ICEP aims to answer key scientific questions that may lead to new technologies for large-scale problems that have not yet been solved in fields including manufacturing and energy technology. However, as a basic research initiative, it operates largely free of specific milestones or required outcomes. ICEP’s research takes advantage of Northwestern’s longstanding strengths in the synthesis of new materials and its long history of interdisciplinary collaboration, including projects with Argonne National Laboratory. The renewed funding allows the team to move ahead with research initiatives that formed in 2015 during the previous renewal cycle.
“We look forward to advancing Northwestern’s legacy in the field with new work on how atomic-level arrangements of solid catalytic materials control catalytic function,” said Peter Stair, professor of chemistry and ICEP founding Principal Investigator. Justin Notestein, professor of chemical and biological engineering, assumes the role of principal investigator as of this month while Stair continues as a research investigator.
“There is a continuing need to make chemical processes more efficient through improved catalytic reactions, in order to save money and energy, emit less waste, or make products with new properties,” explained Notestein, who joined ICEP as a research investigator in 2012.

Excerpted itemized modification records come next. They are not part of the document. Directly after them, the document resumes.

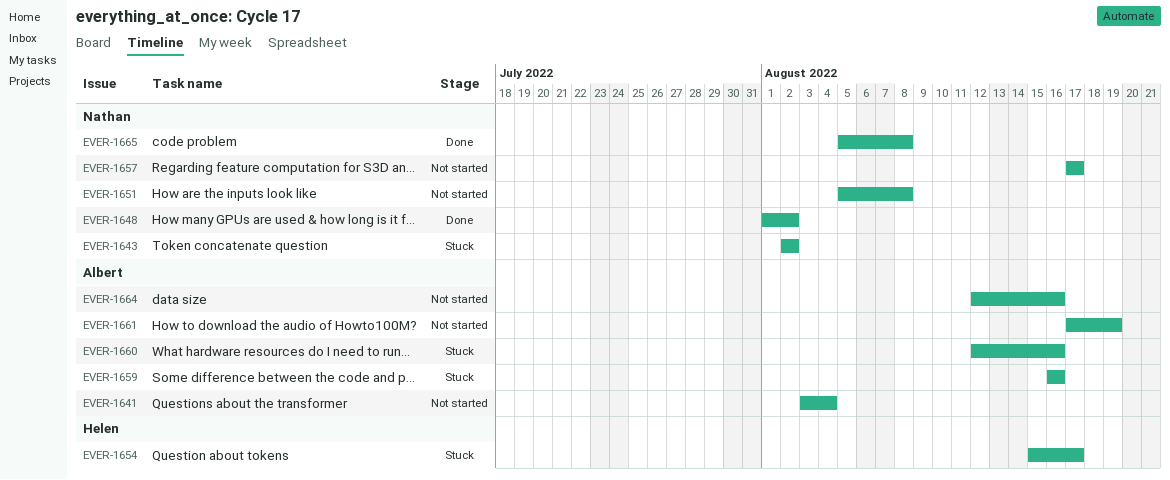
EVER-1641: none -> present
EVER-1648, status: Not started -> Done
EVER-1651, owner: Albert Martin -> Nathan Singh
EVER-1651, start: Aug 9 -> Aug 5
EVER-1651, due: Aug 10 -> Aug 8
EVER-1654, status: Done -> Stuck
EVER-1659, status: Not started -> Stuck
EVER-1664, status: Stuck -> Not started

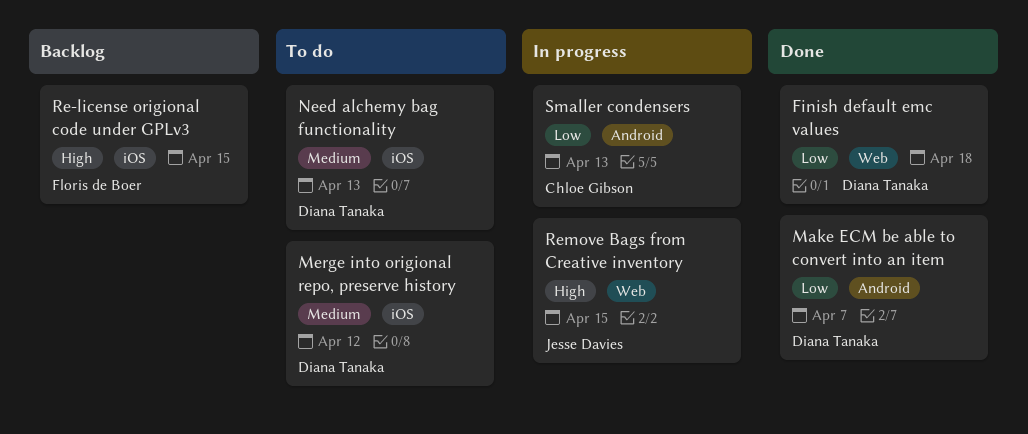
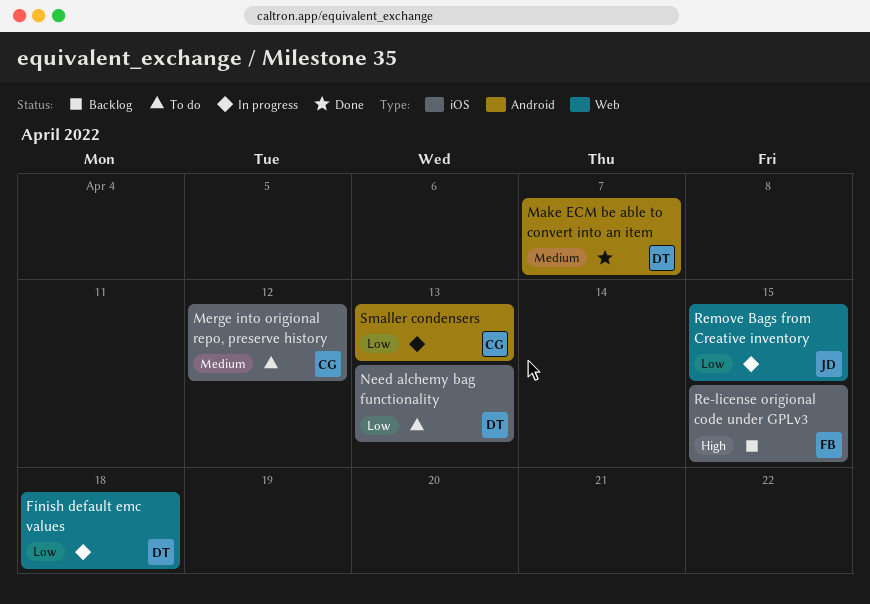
Finish default emc values, status: Done -> In progress
Make ECM be able to convert into an item, priority: Low -> Medium
Merge into origional repo, preserve history, owner: Diana Tanaka -> Chloe Gibson
Need alchemy bag functionality, priority: Medium -> Low
Remove Bags from Creative inventory, priority: High -> Low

“There is very little in this world that is a manufactured material that has not gone through a catalytic processes… In ICEP, we focus on the first couple of steps needed to go from a resource that’s been extracted from the ground, from the air, or from a plant into the first molecules from which you can make everything else.” — Justin Notestein, ICEP Principal Investigator
“We have focused in the past several years on the role of interfaces—between different chemically distinct domains—in controlling reactivity in the field of catalysis. With this renewal, we’ll be focusing on emergent phenomena such as cooperativity—how those two types of distinct interfaces might work together—and how the environment of a reactive site helps confine molecules, causing them to react in a particular way,” said Notestein.
Several of those initiatives are now reaching their proof-of-concept phase, when researchers will be able to demonstrate how a selected molecule can be directed to form a planned product. “The ability to design and synthesize these catalysts—that’s new,” said Notestein. “For the first time, we can move from observing phenomena like cooperativity or confinement to deliberately making materials to show that these principles do indeed hold.”
Catalysis has implications across many fields, with a particularly long-standing role in fuel production and emissions abetment. Catalysts developed at Northwestern decades ago helped produce the first jet fuel and high-octane gasoline, then expertise was applied to developing better catalytic converters for vehicles. In more recent years, part of ICEP’s portfolio includes the study of reactions involving the pervasive greenhouse gas, carbon dioxide. “People are aware of the need and the desire to be able to convert carbon dioxide from a waste material into a useful chemical product,” said Notestein. “This is part of a larger challenge. As we move away from a world dominated by petroleum, for example, how do we start using alternate carbon resources to make the fuels that we want and the products that we prefer?”
Support from the DOE will allow the team to advance in these areas to help create a productive and sustainable future.